Sitecore XM/XP (self-hosted) and XM Cloud each have distinct strengths when it comes to compliance and geographic hosting:

  • Sitecore XM/XP (On-Premises or Customer-Managed) offers ultimate control over data – you decide where it lives, how it’s secured, and when to upgrade or patch. This makes it well-suited for organizations with strict data sovereignty demands or heavy regulatory obligations that standard cloud setups can’t meet. For instance, if you absolutely must keep data within a certain country’s borders (Russia, China) or within an isolated network, XP gives you that flexibility. It’s also advantageous if you require deep customization at the infrastructure level (custom encryption key management, specialized audit logging, etc.). In short, when localization and direct control are non-negotiable, the traditional XP deployment can fulfill those needs. However, with this power comes responsibility: your team must invest in security and compliance efforts (hardening servers, obtaining certifications, managing disaster recovery). As one Sitecore expert put it, XP’s flexibility can address strict compliance scenarios, though the effort is on you to secure and certify such an installation.
  • Sitecore XM Cloud (SaaS) provides a compliance-aligned platform for the most common needs. Sitecore has done the heavy lifting for GDPR, HIPAA, and cloud security standards, relieving customers from worrying about infrastructure-level compliance. This model shines for organizations that want to offload operations and focus on content and digital strategy, while trusting Sitecore to maintain a secure, compliant service. It’s especially beneficial if your regulatory requirements can be met by the service’s existing framework (e.g., hosting in broadly acceptable regions, encryption, standard certifications). For EU personal data, XM Cloud can keep you compliant by hosting in-region and acting as a proper data processor with a robust DPA. For healthcare, XM Cloud now meets HIPAA requirements, allowing use of cutting-edge features in a regulated context that previously might have required on-prem. For financial services, XM Cloud can be used with the right contractual protections (DORA addendum), letting banks leverage SaaS agility. The trade-off is reduced flexibility: if your needs fall outside the service’s design, there’s little you can change. You must also be comfortable ceding control; for some, that trust in a third party is a hurdle.

Ultimately, the choice may come down to the specifics of your compliance landscape. Many organizations will do a risk assessment: if using XM Cloud, can we accept its regional hosting options and trust model for our data? If yes, the benefit is quicker deployment and less maintenance burden, with Sitecore’s expertise backing compliance. If no – perhaps due to a unique law or an internal policy – then running Sitecore XP in your own controlled environment remains a valid path.

It’s worth noting that some organizations pursue a hybrid approach: using XM Cloud for most content management needs, but keeping certain data or functions on-prem. For example, a global company might run XM Cloud for its main website but have a separate XP instance for the Chinese market due to localization rules. Or use XM Cloud for content, but integrate with an on-prem analytics store for sensitive customer data. These approaches can mitigate compliance concerns while still reaping some SaaS benefits, though they add complexity.
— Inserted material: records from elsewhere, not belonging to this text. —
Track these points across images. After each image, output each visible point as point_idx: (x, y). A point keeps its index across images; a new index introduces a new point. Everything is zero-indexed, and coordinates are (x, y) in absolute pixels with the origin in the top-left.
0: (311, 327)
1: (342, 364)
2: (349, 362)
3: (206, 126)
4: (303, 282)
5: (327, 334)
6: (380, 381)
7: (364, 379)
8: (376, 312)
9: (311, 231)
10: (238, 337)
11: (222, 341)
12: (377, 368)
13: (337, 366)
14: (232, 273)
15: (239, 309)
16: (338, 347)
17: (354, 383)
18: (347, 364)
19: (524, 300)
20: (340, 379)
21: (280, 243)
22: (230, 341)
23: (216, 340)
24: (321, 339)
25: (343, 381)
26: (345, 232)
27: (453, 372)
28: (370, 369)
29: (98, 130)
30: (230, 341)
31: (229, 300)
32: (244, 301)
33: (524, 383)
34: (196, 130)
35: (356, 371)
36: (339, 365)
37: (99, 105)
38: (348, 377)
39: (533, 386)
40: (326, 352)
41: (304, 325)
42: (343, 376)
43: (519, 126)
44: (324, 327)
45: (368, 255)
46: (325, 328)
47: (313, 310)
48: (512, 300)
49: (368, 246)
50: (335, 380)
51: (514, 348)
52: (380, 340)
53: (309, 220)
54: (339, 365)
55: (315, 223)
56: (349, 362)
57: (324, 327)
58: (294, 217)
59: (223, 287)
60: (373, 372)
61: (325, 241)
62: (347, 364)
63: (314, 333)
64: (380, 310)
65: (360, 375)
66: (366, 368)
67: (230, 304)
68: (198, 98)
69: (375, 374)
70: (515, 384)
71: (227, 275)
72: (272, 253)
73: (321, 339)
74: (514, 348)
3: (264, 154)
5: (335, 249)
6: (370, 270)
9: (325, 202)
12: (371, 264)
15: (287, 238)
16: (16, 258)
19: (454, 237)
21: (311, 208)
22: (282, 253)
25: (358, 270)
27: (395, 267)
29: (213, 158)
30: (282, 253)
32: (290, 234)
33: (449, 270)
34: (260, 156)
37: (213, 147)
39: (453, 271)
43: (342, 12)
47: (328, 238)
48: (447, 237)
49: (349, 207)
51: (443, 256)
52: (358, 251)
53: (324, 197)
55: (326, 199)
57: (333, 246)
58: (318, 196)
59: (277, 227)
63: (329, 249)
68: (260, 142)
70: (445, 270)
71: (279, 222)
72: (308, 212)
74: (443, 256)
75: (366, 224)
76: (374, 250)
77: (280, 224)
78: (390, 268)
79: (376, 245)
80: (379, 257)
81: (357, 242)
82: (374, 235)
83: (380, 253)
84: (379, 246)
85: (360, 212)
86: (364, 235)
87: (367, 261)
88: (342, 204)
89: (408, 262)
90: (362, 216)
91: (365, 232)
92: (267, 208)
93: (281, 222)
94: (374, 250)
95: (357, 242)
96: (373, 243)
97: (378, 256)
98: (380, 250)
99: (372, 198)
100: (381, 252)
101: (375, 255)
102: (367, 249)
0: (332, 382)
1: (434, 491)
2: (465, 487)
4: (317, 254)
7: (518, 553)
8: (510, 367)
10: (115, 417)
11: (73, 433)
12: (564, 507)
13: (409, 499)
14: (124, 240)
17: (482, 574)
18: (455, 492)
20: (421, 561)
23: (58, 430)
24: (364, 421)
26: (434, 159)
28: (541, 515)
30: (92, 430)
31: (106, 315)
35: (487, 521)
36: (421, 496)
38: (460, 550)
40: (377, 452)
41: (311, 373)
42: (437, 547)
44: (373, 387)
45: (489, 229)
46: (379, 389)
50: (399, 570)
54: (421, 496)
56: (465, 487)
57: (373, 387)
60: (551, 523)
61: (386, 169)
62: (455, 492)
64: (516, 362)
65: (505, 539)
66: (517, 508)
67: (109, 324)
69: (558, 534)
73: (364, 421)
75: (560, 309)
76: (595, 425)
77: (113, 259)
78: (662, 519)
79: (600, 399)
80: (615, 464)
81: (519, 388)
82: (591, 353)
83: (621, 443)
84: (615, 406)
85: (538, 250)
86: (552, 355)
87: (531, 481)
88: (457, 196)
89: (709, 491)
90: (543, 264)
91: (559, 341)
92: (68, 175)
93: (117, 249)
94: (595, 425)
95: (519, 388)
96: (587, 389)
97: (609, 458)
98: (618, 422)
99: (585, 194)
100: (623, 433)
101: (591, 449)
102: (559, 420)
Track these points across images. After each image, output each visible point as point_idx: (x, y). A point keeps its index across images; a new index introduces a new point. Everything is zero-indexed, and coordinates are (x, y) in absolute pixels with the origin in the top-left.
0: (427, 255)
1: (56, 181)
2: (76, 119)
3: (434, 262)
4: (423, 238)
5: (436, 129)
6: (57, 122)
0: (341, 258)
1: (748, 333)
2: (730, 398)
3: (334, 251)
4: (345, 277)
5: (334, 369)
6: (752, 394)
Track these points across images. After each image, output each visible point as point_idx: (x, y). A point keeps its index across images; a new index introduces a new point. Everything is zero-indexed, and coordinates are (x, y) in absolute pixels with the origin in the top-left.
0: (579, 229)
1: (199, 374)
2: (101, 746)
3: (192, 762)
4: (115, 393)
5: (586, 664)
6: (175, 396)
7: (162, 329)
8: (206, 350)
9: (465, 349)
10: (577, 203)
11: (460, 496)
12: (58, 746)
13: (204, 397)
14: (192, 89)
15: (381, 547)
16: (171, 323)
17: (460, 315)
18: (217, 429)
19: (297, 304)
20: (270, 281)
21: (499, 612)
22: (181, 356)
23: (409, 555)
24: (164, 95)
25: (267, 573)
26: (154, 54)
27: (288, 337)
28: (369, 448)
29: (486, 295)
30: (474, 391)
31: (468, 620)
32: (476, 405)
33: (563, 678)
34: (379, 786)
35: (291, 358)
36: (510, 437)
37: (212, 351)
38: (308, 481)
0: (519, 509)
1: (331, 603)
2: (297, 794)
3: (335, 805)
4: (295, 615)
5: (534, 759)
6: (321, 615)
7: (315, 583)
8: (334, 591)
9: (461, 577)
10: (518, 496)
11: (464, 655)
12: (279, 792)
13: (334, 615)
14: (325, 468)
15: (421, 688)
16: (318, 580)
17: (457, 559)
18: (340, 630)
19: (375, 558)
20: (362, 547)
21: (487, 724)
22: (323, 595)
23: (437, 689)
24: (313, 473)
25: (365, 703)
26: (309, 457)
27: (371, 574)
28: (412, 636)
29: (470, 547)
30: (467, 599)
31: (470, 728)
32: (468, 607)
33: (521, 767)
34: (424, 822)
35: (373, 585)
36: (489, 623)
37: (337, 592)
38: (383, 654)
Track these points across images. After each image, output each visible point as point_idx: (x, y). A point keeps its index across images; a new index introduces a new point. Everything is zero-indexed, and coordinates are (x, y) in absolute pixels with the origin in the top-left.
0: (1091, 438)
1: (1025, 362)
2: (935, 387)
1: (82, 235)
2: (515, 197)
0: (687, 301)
In conclusion, both XP and XM Cloud can support a compliant solution – the difference lies in who manages the compliance controls and how granular your control is. If your organization has strong compliance and IT teams and needs fine-grained control or non-standard hosting, Sitecore XM/XP gives you the needed freedom (with effort). If your organization prefers to leverage vendor compliance investment and standardize on best practices, XM Cloud offers a convenient, secure choice that is continually updated by Sitecore.